Copy exactly the lines from the start of the data below through the one that carries "left hip: (207, 242)", and only those.

(Records from a data source)

──────────────────────────────

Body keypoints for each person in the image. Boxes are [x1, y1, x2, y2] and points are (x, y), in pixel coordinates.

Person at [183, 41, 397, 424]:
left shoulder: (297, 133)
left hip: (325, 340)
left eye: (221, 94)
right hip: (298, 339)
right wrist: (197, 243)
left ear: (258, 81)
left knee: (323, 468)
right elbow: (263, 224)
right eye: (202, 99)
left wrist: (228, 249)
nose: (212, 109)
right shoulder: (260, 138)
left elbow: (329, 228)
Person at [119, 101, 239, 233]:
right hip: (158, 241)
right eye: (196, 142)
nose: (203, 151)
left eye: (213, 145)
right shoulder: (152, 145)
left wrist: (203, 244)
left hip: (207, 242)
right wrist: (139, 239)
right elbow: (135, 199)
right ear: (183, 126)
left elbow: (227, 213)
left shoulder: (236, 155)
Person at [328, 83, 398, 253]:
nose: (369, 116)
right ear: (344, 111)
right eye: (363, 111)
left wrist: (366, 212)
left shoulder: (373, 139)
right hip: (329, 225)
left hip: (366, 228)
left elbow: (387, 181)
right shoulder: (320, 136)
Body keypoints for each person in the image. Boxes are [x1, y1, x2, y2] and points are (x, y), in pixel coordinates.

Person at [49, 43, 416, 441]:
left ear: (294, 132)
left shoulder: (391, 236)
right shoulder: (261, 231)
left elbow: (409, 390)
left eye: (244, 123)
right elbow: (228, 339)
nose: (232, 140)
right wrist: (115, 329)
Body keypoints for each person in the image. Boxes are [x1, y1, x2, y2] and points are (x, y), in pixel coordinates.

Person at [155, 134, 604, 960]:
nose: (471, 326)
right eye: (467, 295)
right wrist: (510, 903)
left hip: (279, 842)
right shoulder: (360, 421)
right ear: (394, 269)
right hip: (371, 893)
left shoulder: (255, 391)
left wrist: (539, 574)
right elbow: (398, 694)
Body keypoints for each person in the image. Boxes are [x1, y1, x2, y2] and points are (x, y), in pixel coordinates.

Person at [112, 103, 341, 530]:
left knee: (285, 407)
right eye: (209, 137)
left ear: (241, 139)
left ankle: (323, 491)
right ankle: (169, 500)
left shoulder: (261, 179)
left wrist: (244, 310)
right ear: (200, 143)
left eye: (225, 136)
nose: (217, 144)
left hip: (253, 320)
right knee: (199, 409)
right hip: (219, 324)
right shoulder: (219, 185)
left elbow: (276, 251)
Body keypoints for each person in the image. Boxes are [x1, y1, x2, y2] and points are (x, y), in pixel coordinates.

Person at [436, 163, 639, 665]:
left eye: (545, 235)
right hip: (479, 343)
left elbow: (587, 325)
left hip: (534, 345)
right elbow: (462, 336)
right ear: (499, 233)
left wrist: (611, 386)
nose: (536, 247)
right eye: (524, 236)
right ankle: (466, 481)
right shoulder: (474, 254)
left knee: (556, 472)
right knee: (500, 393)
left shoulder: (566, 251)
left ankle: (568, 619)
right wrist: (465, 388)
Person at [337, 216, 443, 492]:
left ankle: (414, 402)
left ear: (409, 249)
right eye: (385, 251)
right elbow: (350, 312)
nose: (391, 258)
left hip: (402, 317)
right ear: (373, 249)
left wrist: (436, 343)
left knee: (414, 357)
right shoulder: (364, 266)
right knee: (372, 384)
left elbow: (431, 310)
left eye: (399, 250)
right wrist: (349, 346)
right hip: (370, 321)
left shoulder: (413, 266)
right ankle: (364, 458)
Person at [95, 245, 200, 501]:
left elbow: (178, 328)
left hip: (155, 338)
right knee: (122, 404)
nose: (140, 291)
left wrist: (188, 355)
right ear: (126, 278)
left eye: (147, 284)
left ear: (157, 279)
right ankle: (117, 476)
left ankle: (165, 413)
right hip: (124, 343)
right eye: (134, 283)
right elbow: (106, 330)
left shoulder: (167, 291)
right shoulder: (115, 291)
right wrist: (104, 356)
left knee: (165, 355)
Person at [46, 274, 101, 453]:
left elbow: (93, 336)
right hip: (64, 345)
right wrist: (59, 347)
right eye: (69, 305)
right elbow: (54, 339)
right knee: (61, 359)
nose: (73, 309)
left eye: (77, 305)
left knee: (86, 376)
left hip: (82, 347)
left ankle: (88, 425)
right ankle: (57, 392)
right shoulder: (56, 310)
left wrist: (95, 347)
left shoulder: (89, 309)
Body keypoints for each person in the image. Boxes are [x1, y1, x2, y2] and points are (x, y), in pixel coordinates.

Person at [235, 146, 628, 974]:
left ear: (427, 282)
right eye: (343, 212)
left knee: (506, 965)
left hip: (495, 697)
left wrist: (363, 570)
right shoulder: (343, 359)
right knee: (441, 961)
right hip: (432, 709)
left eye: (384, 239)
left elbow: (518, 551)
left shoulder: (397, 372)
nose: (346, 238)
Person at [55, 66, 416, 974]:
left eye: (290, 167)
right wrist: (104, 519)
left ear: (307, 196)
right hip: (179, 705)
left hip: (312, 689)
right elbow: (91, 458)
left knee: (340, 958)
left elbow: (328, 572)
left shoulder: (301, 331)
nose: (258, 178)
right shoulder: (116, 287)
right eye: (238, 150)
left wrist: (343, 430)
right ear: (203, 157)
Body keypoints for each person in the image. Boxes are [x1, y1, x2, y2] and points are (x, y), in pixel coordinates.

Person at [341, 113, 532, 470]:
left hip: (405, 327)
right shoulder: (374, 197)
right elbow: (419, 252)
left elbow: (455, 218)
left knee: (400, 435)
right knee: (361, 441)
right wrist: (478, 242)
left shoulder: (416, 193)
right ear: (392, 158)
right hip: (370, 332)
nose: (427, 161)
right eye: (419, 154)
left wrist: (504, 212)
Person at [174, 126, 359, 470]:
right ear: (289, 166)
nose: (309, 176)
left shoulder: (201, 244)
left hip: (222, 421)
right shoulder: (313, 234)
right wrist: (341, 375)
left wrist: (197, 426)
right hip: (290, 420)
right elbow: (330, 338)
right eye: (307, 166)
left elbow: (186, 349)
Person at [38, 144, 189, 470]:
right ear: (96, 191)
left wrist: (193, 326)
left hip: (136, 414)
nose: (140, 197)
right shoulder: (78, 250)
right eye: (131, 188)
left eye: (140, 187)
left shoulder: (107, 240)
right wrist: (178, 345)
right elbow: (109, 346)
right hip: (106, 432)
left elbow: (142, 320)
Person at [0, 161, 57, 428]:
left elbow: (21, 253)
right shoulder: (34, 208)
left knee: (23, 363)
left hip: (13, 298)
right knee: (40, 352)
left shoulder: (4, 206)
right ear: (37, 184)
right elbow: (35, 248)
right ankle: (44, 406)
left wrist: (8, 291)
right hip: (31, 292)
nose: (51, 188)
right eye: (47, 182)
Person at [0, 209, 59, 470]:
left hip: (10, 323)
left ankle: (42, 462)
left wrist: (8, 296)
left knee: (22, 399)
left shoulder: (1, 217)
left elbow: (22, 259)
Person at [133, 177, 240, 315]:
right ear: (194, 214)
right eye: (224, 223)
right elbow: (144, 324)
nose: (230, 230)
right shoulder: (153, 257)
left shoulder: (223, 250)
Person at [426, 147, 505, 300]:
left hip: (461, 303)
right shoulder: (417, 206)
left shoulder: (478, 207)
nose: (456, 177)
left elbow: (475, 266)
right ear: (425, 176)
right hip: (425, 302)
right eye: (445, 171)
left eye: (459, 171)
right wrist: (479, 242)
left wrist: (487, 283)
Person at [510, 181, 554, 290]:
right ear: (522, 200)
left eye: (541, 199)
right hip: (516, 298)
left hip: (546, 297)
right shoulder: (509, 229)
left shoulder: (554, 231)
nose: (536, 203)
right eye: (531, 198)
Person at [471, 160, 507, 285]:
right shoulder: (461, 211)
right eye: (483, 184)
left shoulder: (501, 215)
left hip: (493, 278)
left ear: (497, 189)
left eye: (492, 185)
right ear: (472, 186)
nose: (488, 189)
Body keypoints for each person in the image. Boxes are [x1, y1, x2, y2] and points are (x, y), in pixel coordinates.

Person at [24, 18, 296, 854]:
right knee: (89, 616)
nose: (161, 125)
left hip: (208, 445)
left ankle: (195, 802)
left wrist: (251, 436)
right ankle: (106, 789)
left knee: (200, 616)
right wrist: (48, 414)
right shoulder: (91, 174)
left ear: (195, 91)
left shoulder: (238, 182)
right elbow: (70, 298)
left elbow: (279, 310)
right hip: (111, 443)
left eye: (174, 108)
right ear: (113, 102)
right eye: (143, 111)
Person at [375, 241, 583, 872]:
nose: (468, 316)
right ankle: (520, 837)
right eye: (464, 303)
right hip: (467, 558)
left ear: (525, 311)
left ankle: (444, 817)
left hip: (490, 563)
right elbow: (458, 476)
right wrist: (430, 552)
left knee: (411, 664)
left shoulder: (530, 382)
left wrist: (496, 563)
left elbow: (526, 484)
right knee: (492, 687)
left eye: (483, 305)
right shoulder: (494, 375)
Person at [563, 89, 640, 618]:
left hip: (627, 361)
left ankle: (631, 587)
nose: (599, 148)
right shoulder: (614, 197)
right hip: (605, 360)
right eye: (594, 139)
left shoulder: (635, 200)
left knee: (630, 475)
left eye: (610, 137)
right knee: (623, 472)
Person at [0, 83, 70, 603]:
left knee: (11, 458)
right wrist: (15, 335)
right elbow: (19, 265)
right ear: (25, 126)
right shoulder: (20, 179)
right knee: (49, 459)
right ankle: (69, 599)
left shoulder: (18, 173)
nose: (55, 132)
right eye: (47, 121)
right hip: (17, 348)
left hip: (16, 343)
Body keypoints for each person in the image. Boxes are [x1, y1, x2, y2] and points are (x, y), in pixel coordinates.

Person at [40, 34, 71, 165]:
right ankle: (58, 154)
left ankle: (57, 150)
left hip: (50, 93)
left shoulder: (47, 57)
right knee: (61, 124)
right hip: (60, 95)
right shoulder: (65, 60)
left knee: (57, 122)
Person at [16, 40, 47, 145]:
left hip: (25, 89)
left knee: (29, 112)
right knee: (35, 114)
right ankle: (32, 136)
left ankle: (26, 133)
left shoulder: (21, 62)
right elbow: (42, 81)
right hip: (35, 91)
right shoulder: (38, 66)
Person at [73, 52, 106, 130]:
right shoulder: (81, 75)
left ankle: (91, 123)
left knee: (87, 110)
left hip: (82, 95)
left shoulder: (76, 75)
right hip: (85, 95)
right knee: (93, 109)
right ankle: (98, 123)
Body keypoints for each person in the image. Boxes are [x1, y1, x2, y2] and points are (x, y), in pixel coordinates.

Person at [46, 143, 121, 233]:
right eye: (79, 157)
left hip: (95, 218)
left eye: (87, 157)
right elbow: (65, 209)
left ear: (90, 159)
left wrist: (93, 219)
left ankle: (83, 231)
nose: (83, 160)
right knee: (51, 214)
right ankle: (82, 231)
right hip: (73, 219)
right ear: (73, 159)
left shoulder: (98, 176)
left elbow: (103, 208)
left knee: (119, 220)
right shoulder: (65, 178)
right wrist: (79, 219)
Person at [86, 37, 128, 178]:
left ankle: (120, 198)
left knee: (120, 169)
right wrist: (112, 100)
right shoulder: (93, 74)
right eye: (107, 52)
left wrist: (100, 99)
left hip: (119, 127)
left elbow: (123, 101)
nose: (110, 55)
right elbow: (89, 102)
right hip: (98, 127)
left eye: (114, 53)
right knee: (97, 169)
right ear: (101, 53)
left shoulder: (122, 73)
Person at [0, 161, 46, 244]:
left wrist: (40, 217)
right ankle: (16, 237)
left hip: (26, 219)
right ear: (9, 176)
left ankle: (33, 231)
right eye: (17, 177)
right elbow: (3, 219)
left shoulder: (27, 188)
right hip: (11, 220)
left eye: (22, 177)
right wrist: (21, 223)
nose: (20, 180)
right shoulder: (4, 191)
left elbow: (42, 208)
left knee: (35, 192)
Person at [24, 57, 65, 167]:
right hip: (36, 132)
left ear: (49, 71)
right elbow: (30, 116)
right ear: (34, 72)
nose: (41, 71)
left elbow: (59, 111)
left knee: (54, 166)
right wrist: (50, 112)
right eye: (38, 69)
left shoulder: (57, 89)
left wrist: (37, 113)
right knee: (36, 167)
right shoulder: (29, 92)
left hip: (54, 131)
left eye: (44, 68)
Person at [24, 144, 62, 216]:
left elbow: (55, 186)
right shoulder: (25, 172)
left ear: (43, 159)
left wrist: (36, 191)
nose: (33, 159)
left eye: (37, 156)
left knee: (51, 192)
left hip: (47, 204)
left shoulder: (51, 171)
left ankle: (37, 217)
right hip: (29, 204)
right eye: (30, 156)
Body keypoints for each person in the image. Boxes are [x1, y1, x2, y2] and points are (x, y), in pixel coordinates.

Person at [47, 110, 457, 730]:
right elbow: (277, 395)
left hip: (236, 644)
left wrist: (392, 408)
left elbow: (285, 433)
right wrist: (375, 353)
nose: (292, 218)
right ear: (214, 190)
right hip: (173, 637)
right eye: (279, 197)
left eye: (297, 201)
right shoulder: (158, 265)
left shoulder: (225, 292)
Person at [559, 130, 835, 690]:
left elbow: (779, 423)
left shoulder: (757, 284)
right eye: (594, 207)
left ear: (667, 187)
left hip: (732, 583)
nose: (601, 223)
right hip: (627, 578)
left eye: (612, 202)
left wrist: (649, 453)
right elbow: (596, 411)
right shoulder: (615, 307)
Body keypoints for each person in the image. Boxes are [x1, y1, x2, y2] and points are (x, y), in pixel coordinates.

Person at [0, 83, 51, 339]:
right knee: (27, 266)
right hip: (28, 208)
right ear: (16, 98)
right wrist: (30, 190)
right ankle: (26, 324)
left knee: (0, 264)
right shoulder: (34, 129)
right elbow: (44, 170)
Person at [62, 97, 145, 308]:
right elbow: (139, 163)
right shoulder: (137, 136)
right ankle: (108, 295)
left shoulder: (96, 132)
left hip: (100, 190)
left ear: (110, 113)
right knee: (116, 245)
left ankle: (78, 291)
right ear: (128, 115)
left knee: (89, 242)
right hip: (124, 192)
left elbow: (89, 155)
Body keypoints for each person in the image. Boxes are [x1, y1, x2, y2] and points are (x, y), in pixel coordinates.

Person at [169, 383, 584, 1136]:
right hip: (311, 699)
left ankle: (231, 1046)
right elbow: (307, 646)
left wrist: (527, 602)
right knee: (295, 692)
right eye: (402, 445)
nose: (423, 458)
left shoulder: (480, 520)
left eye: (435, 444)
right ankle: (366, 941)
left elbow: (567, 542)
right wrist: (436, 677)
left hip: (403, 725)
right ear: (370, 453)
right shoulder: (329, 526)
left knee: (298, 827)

──────────────────────────────

** EXERCISE RESULT **
Body keypoints for each person in the image. Boxes are [x1, y1, x2, y2] and points are (x, y), in pixel coordinates.

Person at [183, 41, 397, 424]:
left shoulder: (297, 133)
left hip: (325, 340)
left eye: (221, 94)
right hip: (298, 339)
right wrist: (197, 243)
left ear: (258, 81)
left knee: (323, 468)
right elbow: (263, 224)
right eye: (202, 99)
left wrist: (228, 249)
nose: (212, 109)
right shoulder: (260, 138)
left elbow: (329, 228)
Person at [119, 101, 239, 233]:
right hip: (158, 241)
right eye: (196, 142)
nose: (203, 151)
left eye: (213, 145)
right shoulder: (152, 145)
left wrist: (203, 244)
left hip: (207, 242)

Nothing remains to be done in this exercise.